Vivemos tempos difíceis, em que se conspira mais ou menos abertamente para pôr os trabalhadores a pagar a crise e a os custos do relançamento da economia capitalista. Tempos em que estratégias, tácticas, organizações, programas e concepções de política são postos à prova quotidianamente. Tempos em que o medo alastra e a única solução, para muitos, é emigrar. Tempos em que o espaço noticioso se vê integralmente coberto pelo discurso obscurantista e socialmente regressivo, que atribui a quem trabalha a responsabilidade pelo estado em que estamos e repete sem qualquer prurido que vivemos acima das nossas possibilidades. O tempo está bom para ser impaciente, precisamente porque a paciência tem sido o mais duvidoso dos nossos méritos. Duas, três, muitas acrópoles, podem bem ser o programa mínimo para quem queira mudar as coisas.
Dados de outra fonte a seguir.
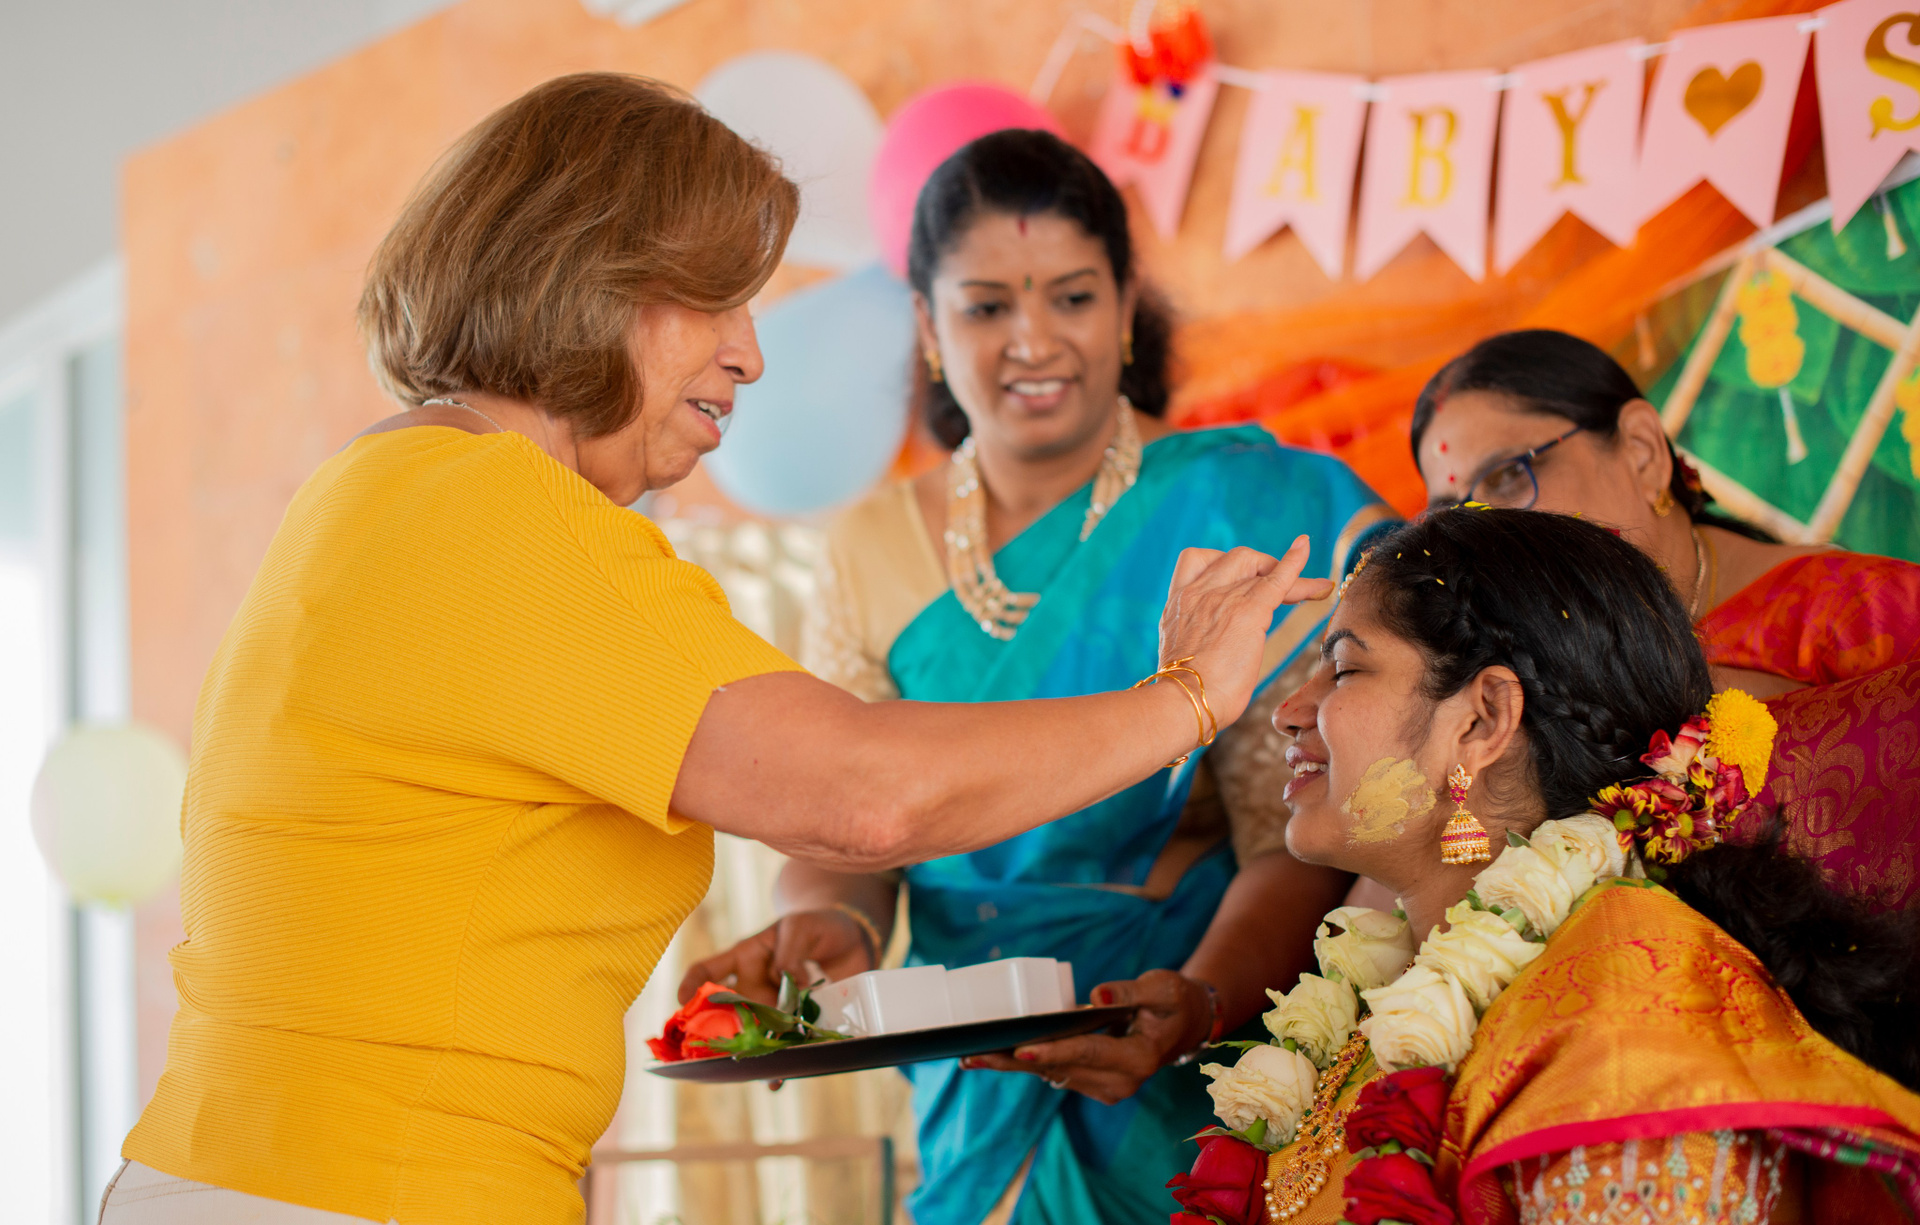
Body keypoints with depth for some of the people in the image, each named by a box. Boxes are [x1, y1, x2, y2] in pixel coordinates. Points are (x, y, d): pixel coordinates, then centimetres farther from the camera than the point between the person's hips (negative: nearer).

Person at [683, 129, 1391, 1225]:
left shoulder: (1241, 507, -8)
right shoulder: (874, 551, 4)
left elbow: (1293, 840, -15)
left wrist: (1198, 1003, -32)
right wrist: (830, 925, -23)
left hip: (1194, 1100, -3)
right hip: (981, 1109, 3)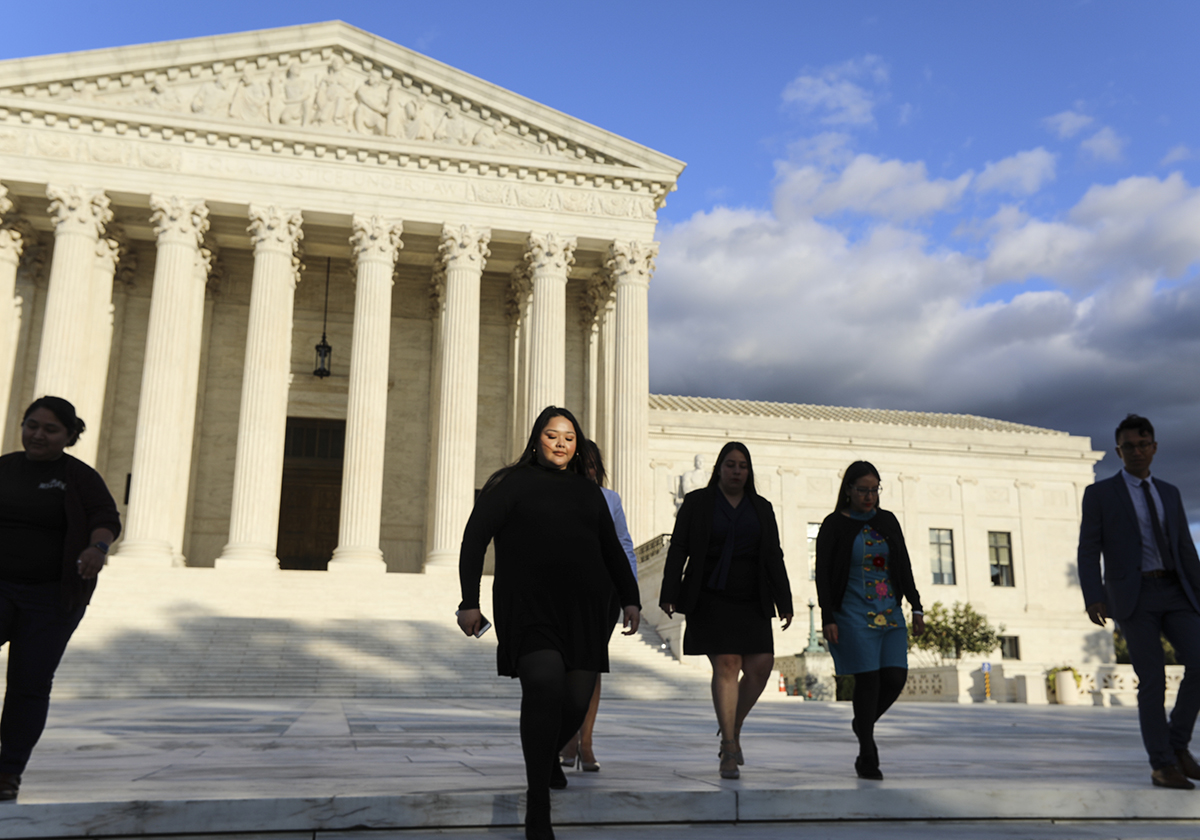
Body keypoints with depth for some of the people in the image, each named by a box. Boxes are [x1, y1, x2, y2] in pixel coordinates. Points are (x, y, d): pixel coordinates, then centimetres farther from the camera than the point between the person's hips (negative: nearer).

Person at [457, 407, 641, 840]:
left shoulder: (588, 492, 19)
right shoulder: (511, 484, 5)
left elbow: (612, 549, 25)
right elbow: (474, 539, 1)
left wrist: (630, 599, 17)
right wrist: (470, 602, -6)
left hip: (583, 609, 5)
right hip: (528, 605, -4)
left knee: (577, 699, 1)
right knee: (545, 683, -24)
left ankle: (550, 756, 37)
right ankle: (538, 805, -14)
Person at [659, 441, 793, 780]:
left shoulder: (762, 508, 13)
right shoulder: (696, 502, 5)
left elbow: (774, 558, 10)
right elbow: (678, 550, 0)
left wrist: (785, 604, 4)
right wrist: (668, 595, -9)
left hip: (750, 601, 3)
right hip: (710, 599, -3)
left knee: (761, 664, -7)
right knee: (726, 665, -11)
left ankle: (733, 729, 18)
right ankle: (730, 751, -4)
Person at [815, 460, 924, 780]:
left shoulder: (887, 521, 12)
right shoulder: (834, 525, -2)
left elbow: (904, 567, 15)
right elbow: (823, 574, -5)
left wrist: (916, 607, 8)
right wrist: (827, 618, -11)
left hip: (889, 613, 5)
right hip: (853, 615, -5)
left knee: (895, 677, -3)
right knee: (868, 679, -8)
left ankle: (863, 722, 26)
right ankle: (867, 759, 5)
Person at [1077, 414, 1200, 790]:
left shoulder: (1170, 493, 17)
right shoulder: (1099, 494, 2)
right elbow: (1088, 553, -4)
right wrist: (1093, 598, -17)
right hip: (1132, 596, -4)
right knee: (1152, 681, -6)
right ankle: (1162, 764, 5)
Se isto chegou onde chegou, não o devemos apenas ao cinismo de Sócrates, à maldade de Passos Coelho ou à ganância do poder financeiro e dos grandes grupos económicos. Atribuir as causas das nossas dificuldades às patifarias dos poderosos pode servir de consolo momentâneo, mas não nos tira do buraco onde estamos. As causas da nossa situação devem ser procuradas em nós e as nossas fraquezas identificadas nas nossas escolhas. Nesse sentido, a constante emergência de homens providenciais a propósito das eleições presidenciais é um péssimo sinal. Só a nós compete enfrentar a situação e invertê-la.
É por isso que a convocatória que aqui publiquei me parece ser um excelente contributo para uma resposta política e social a esta pilhagem organizada. E que os argumentos do Nuno aqui desenvolvidos me parecem injustificados.
Quem disser que tem neste momento uma solução mágica para todos os nossos problemas estará a mentir. Mas quem prefere ignorar que os nossos problemas começam na própria forma como conduzimos as nossas lutas faz o pior dos serviços.
Para que isto mude, é necessário correr riscos, experimentar, testar, errar e fazer o balanço dos erros, cair e voltar a levantar-se. Tudo menos a imagem pacificada de pessoas que protestam ordeira e previsivelmente para regressarem ao trabalho na 2ª feira com a consciência tranquila, por terem dado o derradeiro contributo para a luta por um mundo melhor. Arrumados, enquadrados e bem comportados, para que tudo fique estranhamente da mesma maneira. Hoje, perante esta cuspidela atirada à cara de todos nós, o pior que poderíamos fazer seria precisamente fazer o mesmo de sempre. E é precisamente porque estou com a luta que acho que não estamos a lutar da melhor maneira.
3 comentários:
http://www.youtube.com/watch?v=V7JXlmE60r0&feature=player_embedded
Abraço,
Patrick
Ricardo
Subscrevo o essencial do que tem vindo a dizer.
Penso apenas ser necessário que, sendo a própria realidade a mostrar aos cidadãos a falência cada vez mais evidente do sistema, a par da afirmação disso se avance também, de forma mais concreta, relativamente ao essencial do que se propõe como alternativa.
Como ideia geral, o enunciado de uma "cidadania governante" seduz-me. Mas parece-me ser necessário desenvolver essa ideia. Para que os cidadãos se possam mobilizar não apenas em nome do que não querem, mas principalmente em nome de uma alternativa concreta e credível. Pelo menos nas suas linhas mais gerais.
nelson anjos
Claro Nélson. Mas não me parece que exista um momento em que se constrói a alternativa que possa ser desligado de todos os outros momentos.
Parece-me, pela minha experiência modesta, que cada luta/conflito/processo levanta problemas que nos desafiam e que apontam no sentido de qualquer coisa como uma alternativa. De resto, colóquios/encontros/congressos dedicados a elaborar programas brilhantes podem ser encontrados com fartura, mas não consta que tenham produzido qualquer transformação digna desse nome. Não que as ideias e os objectivos não sejam importantes, simplesmente têm que surgir precisamente a partir de lutas e mobilizações como esta.